5. Score down the centre lightly with a knife – you may find they are now ready, but they will still benefit from a bit of normal baking if you have the time. If you have panting hoards and they are not done simply put them back and go on microwaving until they are done. Otherwise…
6. …..bake in the oven as long as you can – ideally twenty minutes – using baking prongs if you have them.

You can buy these prongs – you impale a potato onto each spike – which will help the potatoes to cook more quickly.

Which potatoes to use for baking

Estima, Marfona or Viking are all good…. also King Edward and Maris Piper. And Picasso….

“Christopher [Lloyd] was the master of the baked potato, and under his tutelage I can to have a great love for them. The first step is to choose the right variety of potato. For us at Great Dixter there can be only one choice, and that is Picasso. It is the right size, with a good, sweet-flavoured skin (not too thick) and fresh-tasting flesh.”

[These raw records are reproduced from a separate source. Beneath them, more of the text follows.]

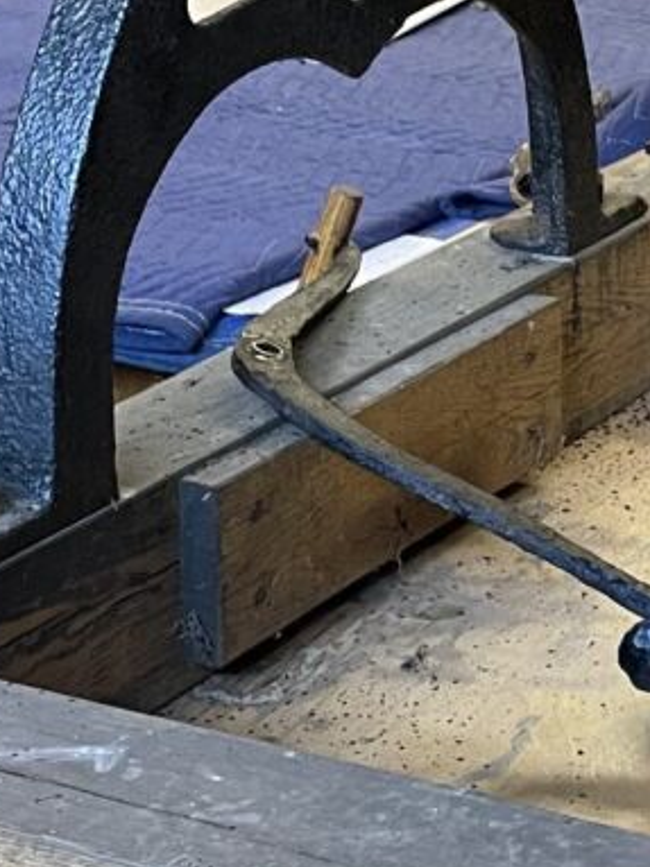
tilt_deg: -11.7
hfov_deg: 12.8
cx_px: 798
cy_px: -8
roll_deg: +0.8
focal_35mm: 113
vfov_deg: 17.0
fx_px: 2831
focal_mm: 4.2
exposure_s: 1/60
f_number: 1.6
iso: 200
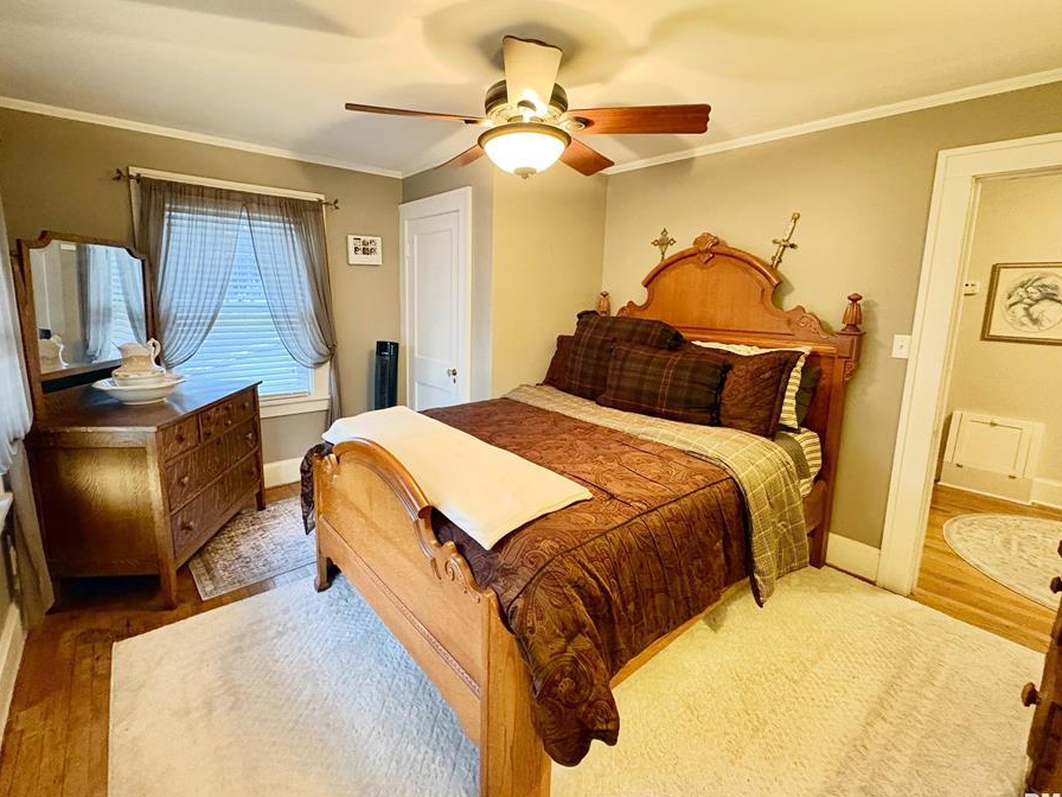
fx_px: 491
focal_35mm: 16
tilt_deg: -8.1
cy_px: 368
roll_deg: -1.1
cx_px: 507
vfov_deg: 78.0
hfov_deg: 94.4
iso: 1000
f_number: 2.2
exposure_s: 1/30
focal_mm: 2.22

Aaron Bertelsen, The Great Dixter Cookbook

Things to do with jacket potatoes:

Jackie Onassis was a devotee of Beluga caviar and sour cream.

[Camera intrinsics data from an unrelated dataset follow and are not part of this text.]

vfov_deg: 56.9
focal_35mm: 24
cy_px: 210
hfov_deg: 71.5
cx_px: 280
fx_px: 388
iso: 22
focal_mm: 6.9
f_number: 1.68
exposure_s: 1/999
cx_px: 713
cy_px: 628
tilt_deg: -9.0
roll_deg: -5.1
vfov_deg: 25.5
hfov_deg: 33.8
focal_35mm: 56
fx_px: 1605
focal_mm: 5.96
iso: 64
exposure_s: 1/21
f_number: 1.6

In an ideal world what should you use to cook a baked potato?

You can cook a baked potato in an ordinary oven. You can cook a baked potato on a barbecue (as long as you can bury it in the coals and cook it for long enough). But I agree with James Max in the Financial Times (January 2022) that an Aga is the pinacle instrument for the perfect jacket potato when he says:

“More importantly, the most delicious thing in the world is a baked potato cooked in one. The next best thing is that no matter how much mess you make with spitting oil and fat, the hot box just burns it off, cleaning itself like magic.”

Other quotes


“He thought back on years and years of winter evenings: the kitchen windows black outside, the corner furry with gathering darkness, the four of them seated at the chipped enamel table meticulously filling scooped-out potato skins with butter.”

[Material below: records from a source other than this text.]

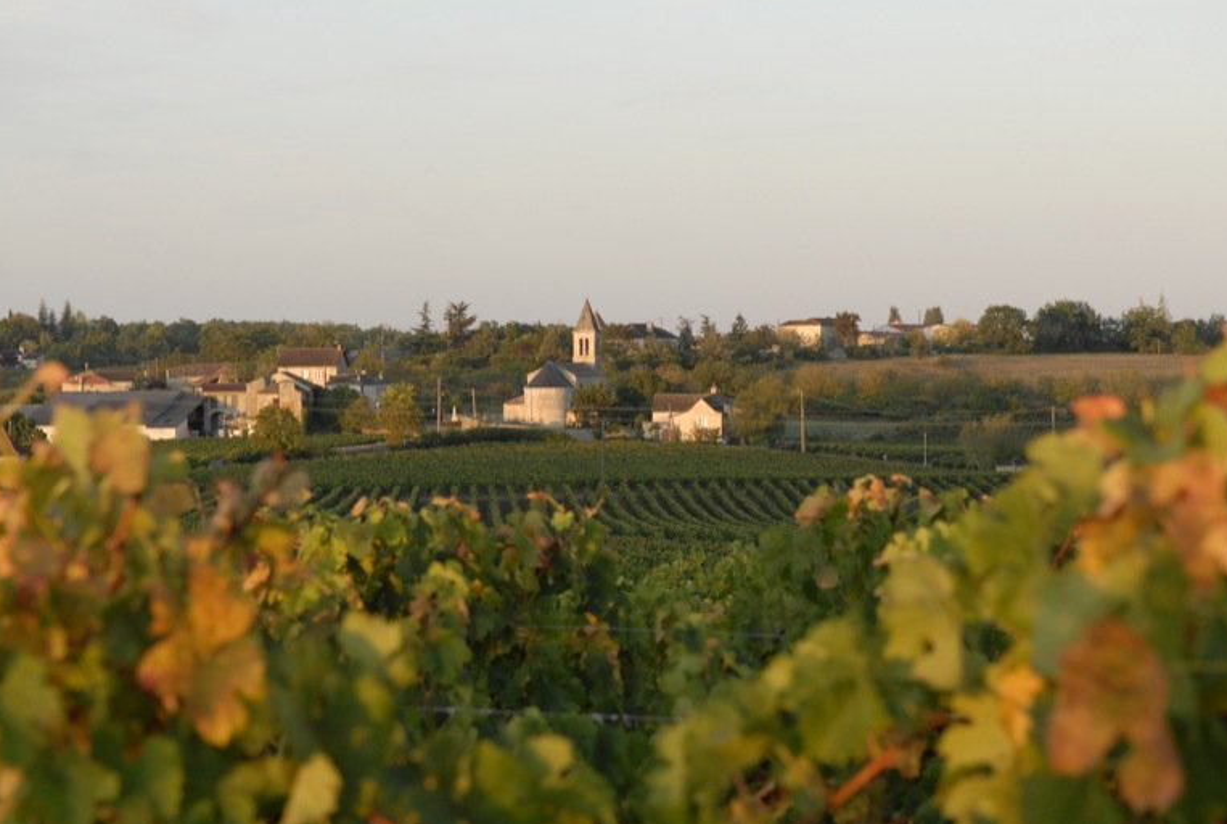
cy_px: 416
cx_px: 630
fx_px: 2955
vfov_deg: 15.9
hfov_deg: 23.5
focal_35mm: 87
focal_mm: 55
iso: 400
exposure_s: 1/180
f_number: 11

Anne Tyler, The Accidental Tourist

“He suggests you use the root, ‘roasted under the embers, or otherwise, opened with a knife, the pulp is buttered in the skin of which it will take up a good quantity–season with salt and pepper … the skin has a pleasant crispness’. Baked potato with lashings of butter … John Evelyn [living in the 17th century] really was ahead of his time.”

William Sitwell, A History of Food in 100 Recipes

“Dickon made the stimulating discovery that in the wood in the park outside the garden where Mary had first found him piping to the wild creatures there was a deep little hollow where you could build a sort of tiny oven with stones and roast potatoes and eggs in it. Roasted eggs were a previously unknown luxury and very hot potatoes with salt and fresh butter in them were fit for a woodland king- besides being deliciously satisfying.”

Frances Hodgson Burnett, The Secret Garden

“BAKED POTATO WARS

In New York a battle rages over the best caviar-topped baked tatties, with piano bar the Nines taking on the mighty Caviar Kaspia.”